The dinner that started it all with Expel’s new CISO

· 3 MIN READ · GREG NOTCH · APR 12, 2022 · TAGS: Company news

Expel recently welcomed a new face to the executive team with the addition of Greg Notch as Chief Information Security Officer (CISO). Fresh off of 15 years as CISO and Senior Vice President of Technology at the National Hockey League (NHL), Greg has been in the security and tech biz for over 20 years — helping companies large and small through all three dot-com booms.

As Expel’s CISO, he ensures the security of our systems, and keeps customers educated on the threat landscape and latest techniques for mitigating risk in their environments.

In this post, get to know Greg and what drew him to Expel, in his own words.

The dilemma

A little over five years ago, my company tasked me with building our information security program. As I sat in my office, I faced a seemingly impossible problem: the current approach to info security programs involved solving several complex problems simultaneously.

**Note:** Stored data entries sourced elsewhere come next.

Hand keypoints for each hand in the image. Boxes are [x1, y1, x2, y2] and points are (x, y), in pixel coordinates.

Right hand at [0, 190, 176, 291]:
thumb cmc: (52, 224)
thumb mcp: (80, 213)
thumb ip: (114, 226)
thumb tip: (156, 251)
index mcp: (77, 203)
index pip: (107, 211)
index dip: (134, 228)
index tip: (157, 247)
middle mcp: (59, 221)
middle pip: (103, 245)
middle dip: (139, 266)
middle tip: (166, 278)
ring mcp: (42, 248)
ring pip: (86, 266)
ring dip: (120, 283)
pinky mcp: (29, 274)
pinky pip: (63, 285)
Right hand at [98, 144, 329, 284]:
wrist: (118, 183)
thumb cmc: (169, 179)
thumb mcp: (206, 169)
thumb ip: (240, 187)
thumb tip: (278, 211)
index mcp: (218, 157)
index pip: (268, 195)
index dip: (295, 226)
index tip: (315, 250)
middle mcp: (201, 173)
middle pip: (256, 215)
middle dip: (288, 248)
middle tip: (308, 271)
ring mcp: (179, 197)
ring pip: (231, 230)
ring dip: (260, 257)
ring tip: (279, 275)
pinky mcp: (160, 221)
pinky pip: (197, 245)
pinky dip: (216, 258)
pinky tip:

Conventional thinking for an enterprise security program said you first had to buy a bunch of security tools and gather logs from the tools and the rest of your environment. Then you bought a security information and event management (SIEM) tool and jammed in all that data. Next, you hired and staffed a security operations center (SOC) team to sift through the data and respond to what they found.

Honestly, that sounded terrible. This “solution” created two other problems to solve: how to manage all those tools and data, and how to staff the organization that would deliver actions and outcomes from the pile of data. Both are difficult, but building a SOC with the expertise and experience necessary to handle it can be especially daunting. Not to mention, if you wanted it to be a 24×7 operation, it involved hiring somewhere between eight and 12 people.

The only obvious alternative was to outsource this entirely to a company that would make all the technical and staffing decisions for you. But the players in the market at the time weren’t making decisions based on individual customer needs; they were focused on what was economical for them to provide as a service. After several conversations with peers who used these services, it appeared that none of those services took any context from the customer, which meant endless reams of meaningless alerts from your own tools — usually at a substantial cost.

Spoiler alert: None of these options sounded appealing. I’d worked with venture-backed businesses previously, so this gap in the market seemed to me like a good opportunity to reach out to my venture capitalist (VC) friends for advice. In my experience, venture-backed businesses are a successful way to solve problems the market isn’t adequately addressing. When successful, this approach has the added virtue of being to everyone’s benefit (my security program, the company, and the venture backers).

I began expressing my exasperation to VC folks, explaining that there must be a better way and asking, “Why isn’t there a platform to solve this problem at scale?” Most responded that it was an industry-wide dilemma, and that it likely wasn’t solvable — at least not with software.

The path to Expel

Somewhat dejected but undeterred, I headed off to D.C. for a security conference. There, one of my VC friends set up a meeting with “folks who may be trying to solve that problem you keep pestering us about.”

Intrigued, I met Expel’s co-founders Yanek, Merk, and Justin for dinner and the rest is, well, the stuff of legends. They saw the same problem and had a compelling plan for how to solve it. At the end of the meal, I remember asking them: “So… when can you start?” To which they responded, “We should probably set up a company first.” That company was, of course, Expel.

Since then, I’ve watched as they built an amazing team and company, founded on core values and a culture that I didn’t think was possible. They delivered on every commitment, big or small, and every interaction I had with the Expel team was thoughtful, humble, and relentlessly customer-driven. The values permeated the entire company, and I saw that it was the sort of place where anyone would be lucky to work.

Now I have the distinct privilege of joining that team, and becoming an Expletive. I’m looking forward to continuing the journey.